At the moment when we wake each morning, none of us has a nationality or religion. A moment later, we remember that we have been, eg, British and Christian and therefore think that that is what we still are. If memories could be modified during sleep, then we would, after waking up, think that we were instead, eg, Egyptian and Muslim. 

Many people perceive the contradiction between the potential of the present and the legacy of the past but respond in different ways. Political activity addresses social divisions. Spiritual practice addresses psychological divisions. Political activity includes building the revolutionary party. Thus, there is an organization called "the Party" which is not yet a mass revolutionary organization but is trying to become that. Most of the time, the Party is uniquely disliked, even hated, by:

the economic rulers of society;
their managers and administrators;
public opinion - because the ruling ideas are those of the ruling class;
the bureaucratic labour movement which is incorporated into present society and therefore opposes independent working class action;
others on the left who resent any one organization claiming that it is even potentially the one that can lead social transformation;
campaigners on particular issues who resent the Party's generalization from those issues.

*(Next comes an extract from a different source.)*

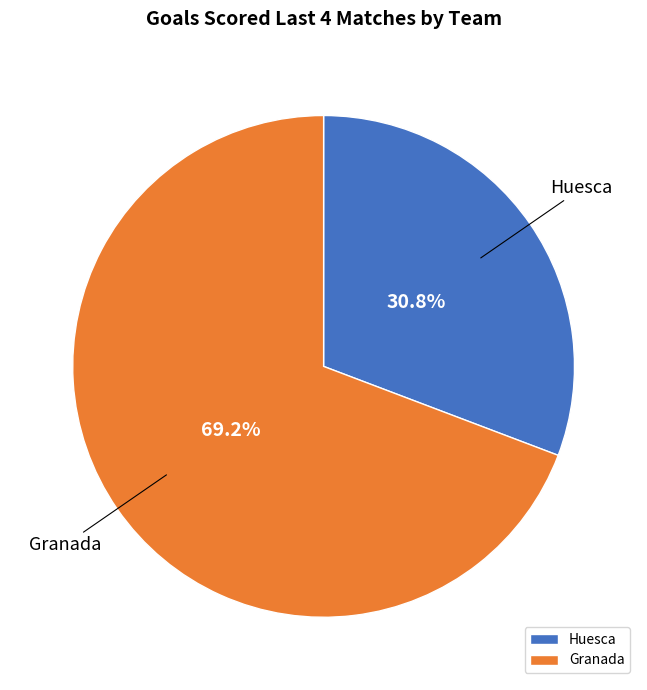

Which category has the biggest portion of the pie?

Granada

Thus, the Party agrees that racism, sexual oppression, war, poverty, pollution and nuclear weapons should be opposed but insists that these are aspects of a single problem that can be solved only by the revolutionary transformation of society.

Since the Party's ideas in fact reflect real conflicts, these ideas can lead social transformation when the majority seeks a genuine alternative but, most of the time, the Party engages with particular struggles and recruits a minority.

Friday, 10 May 2013

The Basic Question

The most basic inner question for every human being is variously formulated in accordance with differing worldviews:

What is our relationship to God?
Can we realise our oneness with all things?
Can we be unalienated and self-realised?
Are we happy with how things are?

These questions refer to states of consciousness. Our consciousness originated as a by-product of natural selection. (Sensitivity, selected, increased until it became sensation which was then selected because pleasure and pain have survival-value.) Thus, consciousness began as, metaphorically, a means to survival but became, literally, an end in itself. Means presuppose ends which presuppose consciousness. Therefore, consciousness cannot be a literal means.

It is not universally recognised that the conditions necessary for self-consciousness include social interaction. Thus, each Jain monk practises asceticism in order to free his discrete, pre-existent, self-sufficient soul from any further incarnations whereas an organisation of revolutionary socialists engages in collective struggles that can potentially free society from class conflict and alienation. Therefore, Jainism and Marxism are antithetical. However, the latter can be synthesised with Buddhist meditation which:

is a middle way between asceticism and hedonism;
is based on the recognition that consciousness is caused by the temporary coming together of disparate elements, not by the eternal existence of individual souls.

Friday, 19 April 2013

Three Old Questions


(i) What is the best way to organize society in the interests of all its members?

(ii) How can individuals understand and control their mental processes and respond more appropriately to each other?

(iii) How do (i) and (ii) connect?


(i) Currently, there are some irreconcilable conflicts of interest. How can society be freed from them? Re-organising society has to involve every member of society, not a programme enforced by a minority. Universal suffrage in Parliamentary elections is a first step but only one step. Collective action has to replace the individual illiteracy of writing an "X".

(ii) Unless we are hermits, all of us interact with other individuals. In addition, if we address (i) with political activity, then we need to respond both to comrades and to opponents, so (ii) is relevant to (i). Personal political interactions can be lethal.

(iii) I think that everyone needs to address both (i) and (ii) and how to relate them.